- Problem to work on:
Word for word, the records below are to be set down again.

- Stored data entries:
----
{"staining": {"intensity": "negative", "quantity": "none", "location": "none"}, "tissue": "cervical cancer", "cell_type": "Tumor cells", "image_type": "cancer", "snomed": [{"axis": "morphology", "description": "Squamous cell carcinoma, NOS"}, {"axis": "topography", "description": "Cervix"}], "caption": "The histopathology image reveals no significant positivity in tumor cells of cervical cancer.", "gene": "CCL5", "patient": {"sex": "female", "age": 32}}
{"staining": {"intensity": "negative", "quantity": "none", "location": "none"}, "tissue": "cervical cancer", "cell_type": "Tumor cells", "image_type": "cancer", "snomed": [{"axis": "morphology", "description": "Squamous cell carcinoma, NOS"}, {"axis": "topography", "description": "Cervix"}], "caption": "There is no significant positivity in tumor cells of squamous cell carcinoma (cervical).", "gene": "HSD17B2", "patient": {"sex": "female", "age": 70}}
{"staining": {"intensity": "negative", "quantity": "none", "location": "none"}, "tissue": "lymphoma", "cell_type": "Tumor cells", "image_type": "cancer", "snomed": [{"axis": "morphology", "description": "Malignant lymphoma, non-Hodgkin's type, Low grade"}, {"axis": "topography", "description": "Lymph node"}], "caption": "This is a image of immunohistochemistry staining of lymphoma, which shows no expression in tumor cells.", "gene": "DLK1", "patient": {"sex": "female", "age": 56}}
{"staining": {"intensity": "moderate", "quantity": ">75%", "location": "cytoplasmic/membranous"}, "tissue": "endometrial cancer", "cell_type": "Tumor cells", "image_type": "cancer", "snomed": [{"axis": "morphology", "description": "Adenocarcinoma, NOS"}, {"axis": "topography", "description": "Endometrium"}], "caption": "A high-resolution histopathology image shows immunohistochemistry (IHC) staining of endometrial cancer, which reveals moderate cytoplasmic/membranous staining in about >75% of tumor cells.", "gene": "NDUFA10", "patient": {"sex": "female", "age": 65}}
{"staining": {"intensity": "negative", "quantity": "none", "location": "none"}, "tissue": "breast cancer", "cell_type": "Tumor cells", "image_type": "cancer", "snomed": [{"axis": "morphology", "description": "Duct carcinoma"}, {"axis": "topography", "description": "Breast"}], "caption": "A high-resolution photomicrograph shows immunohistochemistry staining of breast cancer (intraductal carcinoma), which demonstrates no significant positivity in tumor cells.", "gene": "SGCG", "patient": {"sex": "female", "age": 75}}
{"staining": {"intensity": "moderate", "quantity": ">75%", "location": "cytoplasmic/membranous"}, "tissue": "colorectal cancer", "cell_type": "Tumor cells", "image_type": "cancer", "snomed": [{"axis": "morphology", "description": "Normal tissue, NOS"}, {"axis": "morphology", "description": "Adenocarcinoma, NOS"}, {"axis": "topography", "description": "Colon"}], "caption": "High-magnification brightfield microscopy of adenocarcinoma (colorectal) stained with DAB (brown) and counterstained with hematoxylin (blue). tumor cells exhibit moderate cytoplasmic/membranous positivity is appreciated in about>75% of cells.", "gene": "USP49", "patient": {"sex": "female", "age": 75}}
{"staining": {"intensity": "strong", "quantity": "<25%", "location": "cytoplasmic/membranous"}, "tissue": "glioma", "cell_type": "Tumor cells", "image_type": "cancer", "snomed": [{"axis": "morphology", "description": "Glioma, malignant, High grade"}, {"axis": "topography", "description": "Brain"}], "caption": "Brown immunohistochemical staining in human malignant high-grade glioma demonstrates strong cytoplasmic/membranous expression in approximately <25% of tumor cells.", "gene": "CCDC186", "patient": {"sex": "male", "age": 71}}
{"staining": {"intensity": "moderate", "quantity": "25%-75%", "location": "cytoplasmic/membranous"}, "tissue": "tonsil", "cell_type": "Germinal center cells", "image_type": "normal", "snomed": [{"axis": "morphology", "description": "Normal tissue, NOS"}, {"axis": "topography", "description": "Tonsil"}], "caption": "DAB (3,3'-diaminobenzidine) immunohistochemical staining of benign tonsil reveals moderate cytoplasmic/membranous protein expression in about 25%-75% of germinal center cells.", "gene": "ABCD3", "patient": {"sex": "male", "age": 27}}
----
- Response for this exercise:
{"staining": {"intensity": "negative", "quantity": "none", "location": "none"}, "tissue": "cervical cancer", "cell_type": "Tumor cells", "image_type": "cancer", "snomed": [{"axis": "morphology", "description": "Squamous cell carcinoma, NOS"}, {"axis": "topography", "description": "Cervix"}], "caption": "The histopathology image reveals no significant positivity in tumor cells of cervical cancer.", "gene": "CCL5", "patient": {"sex": "female", "age": 32}}
{"staining": {"intensity": "negative", "quantity": "none", "location": "none"}, "tissue": "cervical cancer", "cell_type": "Tumor cells", "image_type": "cancer", "snomed": [{"axis": "morphology", "description": "Squamous cell carcinoma, NOS"}, {"axis": "topography", "description": "Cervix"}], "caption": "There is no significant positivity in tumor cells of squamous cell carcinoma (cervical).", "gene": "HSD17B2", "patient": {"sex": "female", "age": 70}}
{"staining": {"intensity": "negative", "quantity": "none", "location": "none"}, "tissue": "lymphoma", "cell_type": "Tumor cells", "image_type": "cancer", "snomed": [{"axis": "morphology", "description": "Malignant lymphoma, non-Hodgkin's type, Low grade"}, {"axis": "topography", "description": "Lymph node"}], "caption": "This is a image of immunohistochemistry staining of lymphoma, which shows no expression in tumor cells.", "gene": "DLK1", "patient": {"sex": "female", "age": 56}}
{"staining": {"intensity": "moderate", "quantity": ">75%", "location": "cytoplasmic/membranous"}, "tissue": "endometrial cancer", "cell_type": "Tumor cells", "image_type": "cancer", "snomed": [{"axis": "morphology", "description": "Adenocarcinoma, NOS"}, {"axis": "topography", "description": "Endometrium"}], "caption": "A high-resolution histopathology image shows immunohistochemistry (IHC) staining of endometrial cancer, which reveals moderate cytoplasmic/membranous staining in about >75% of tumor cells.", "gene": "NDUFA10", "patient": {"sex": "female", "age": 65}}
{"staining": {"intensity": "negative", "quantity": "none", "location": "none"}, "tissue": "breast cancer", "cell_type": "Tumor cells", "image_type": "cancer", "snomed": [{"axis": "morphology", "description": "Duct carcinoma"}, {"axis": "topography", "description": "Breast"}], "caption": "A high-resolution photomicrograph shows immunohistochemistry staining of breast cancer (intraductal carcinoma), which demonstrates no significant positivity in tumor cells.", "gene": "SGCG", "patient": {"sex": "female", "age": 75}}
{"staining": {"intensity": "moderate", "quantity": ">75%", "location": "cytoplasmic/membranous"}, "tissue": "colorectal cancer", "cell_type": "Tumor cells", "image_type": "cancer", "snomed": [{"axis": "morphology", "description": "Normal tissue, NOS"}, {"axis": "morphology", "description": "Adenocarcinoma, NOS"}, {"axis": "topography", "description": "Colon"}], "caption": "High-magnification brightfield microscopy of adenocarcinoma (colorectal) stained with DAB (brown) and counterstained with hematoxylin (blue). tumor cells exhibit moderate cytoplasmic/membranous positivity is appreciated in about>75% of cells.", "gene": "USP49", "patient": {"sex": "female", "age": 75}}
{"staining": {"intensity": "strong", "quantity": "<25%", "location": "cytoplasmic/membranous"}, "tissue": "glioma", "cell_type": "Tumor cells", "image_type": "cancer", "snomed": [{"axis": "morphology", "description": "Glioma, malignant, High grade"}, {"axis": "topography", "description": "Brain"}], "caption": "Brown immunohistochemical staining in human malignant high-grade glioma demonstrates strong cytoplasmic/membranous expression in approximately <25% of tumor cells.", "gene": "CCDC186", "patient": {"sex": "male", "age": 71}}
{"staining": {"intensity": "moderate", "quantity": "25%-75%", "location": "cytoplasmic/membranous"}, "tissue": "tonsil", "cell_type": "Germinal center cells", "image_type": "normal", "snomed": [{"axis": "morphology", "description": "Normal tissue, NOS"}, {"axis": "topography", "description": "Tonsil"}], "caption": "DAB (3,3'-diaminobenzidine) immunohistochemical staining of benign tonsil reveals moderate cytoplasmic/membranous protein expression in about 25%-75% of germinal center cells.", "gene": "ABCD3", "patient": {"sex": "male", "age": 27}}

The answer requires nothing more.